Julian Fantino could have sat in his office with a Gameboy and played three years’ worth of Tetris and would have had back-slaps aplenty for his good managerial skills.

But, no.

Julian Fantino’s office has done a bang-up job of accusing the veterans of acting out of self financial interest, ignoring the plight of Canada’s ex-soldiers with such fantastic indifference that he was chased down a hallway by the furious partner of a veteran, shuttering offices on the frontlines of the fight against PTSD (and replacing them with automated telephone systems and the internet) or handing back over $1 billion in seeming obliviousness to the needs on-the-ground.

And you know what?  That could all be politically non-toxic, coming from just about anyone else.

After all, this government really has taken the issue seriously, by pumping money and services into where it appears to be most needed.  There’s two problems with it, though — it, like any other government program, isn’t being rolled-out fast enough; and the front-line staffers who should be the face of this new spending have been canned, or shuffled off to a remote tundra.
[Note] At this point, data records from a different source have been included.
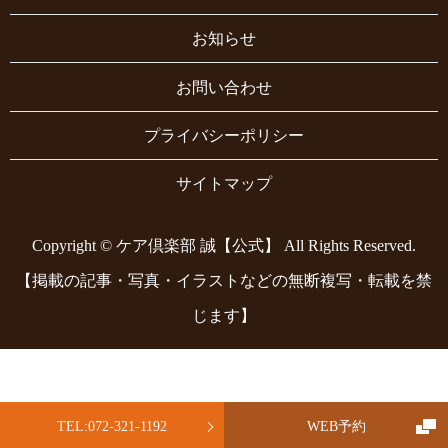
お知らせ
お問い合わせ
プライバシーポリシー
サイトマップ
Copyright © ケア倶楽部 誠【公式】 All Rights Reserved.
【掲載の記事・写真・イラストなどの無断複写・転載を禁
じます】
TEL:072-321-1192
WEB予約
But, just think: what if Julian Fantino had a modicum of leadership?

For one, he would have fought to shut-down that lawsuit that they’re bound to lose — the one saying that the government has no duty to look after veterans, callously arguing that the permanently disabled veteran who will only be receiving $100,000 to cover a lifetime of medical bills and lost income are just out for a cheap buck.
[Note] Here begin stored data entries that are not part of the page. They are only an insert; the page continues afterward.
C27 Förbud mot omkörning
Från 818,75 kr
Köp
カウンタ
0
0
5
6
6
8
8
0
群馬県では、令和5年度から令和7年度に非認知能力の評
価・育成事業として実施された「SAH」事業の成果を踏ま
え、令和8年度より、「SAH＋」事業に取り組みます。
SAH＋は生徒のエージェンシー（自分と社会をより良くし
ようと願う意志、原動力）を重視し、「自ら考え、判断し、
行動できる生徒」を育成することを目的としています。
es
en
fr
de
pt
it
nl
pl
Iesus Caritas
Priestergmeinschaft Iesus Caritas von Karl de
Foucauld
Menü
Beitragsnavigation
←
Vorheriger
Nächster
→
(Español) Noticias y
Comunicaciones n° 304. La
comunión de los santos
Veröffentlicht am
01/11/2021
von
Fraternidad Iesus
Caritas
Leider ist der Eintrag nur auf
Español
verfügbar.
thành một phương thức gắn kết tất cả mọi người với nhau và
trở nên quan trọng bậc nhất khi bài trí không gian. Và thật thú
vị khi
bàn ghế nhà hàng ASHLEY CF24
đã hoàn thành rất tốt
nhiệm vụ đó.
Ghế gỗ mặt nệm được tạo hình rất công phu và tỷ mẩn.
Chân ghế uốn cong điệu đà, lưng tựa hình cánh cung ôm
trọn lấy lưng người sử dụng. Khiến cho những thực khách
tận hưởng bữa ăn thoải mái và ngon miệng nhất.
Two, he would take the lesser political hit of sitting in a room and being yelled at for the sake of dodging the larger political bullet of looking like an out-of-touch jerk.  He would do what Laurie Hawn did last November, when he stood in front of a room of pissed-off veterans and did a bang-up job of defending the broad strokes of his government’s record.

Three, he should have actually showed some leadership in his department by making sure that resources were being sent where they were needed, like by hiring more case workers, rather than handing the money back to the Treasury Board so he could play the role of teacher’s efficiencies-finding pet.

It’s not too late for Julian Fantino to find leadership, but it’s feeling more-and-more like Harper is looking to lend the embattled disappointment a bit of his own.  That’s unfortunate.

MPs like Erin O’Toole and Laurie Hawn — both of whom served in the Canadian Forces — would make superb replacements for Fantino, neither of whom would need babysitting or hand-holding.

It’s time that the Prime Minister show leadership and escort Fantino on his walk into the political wilderness.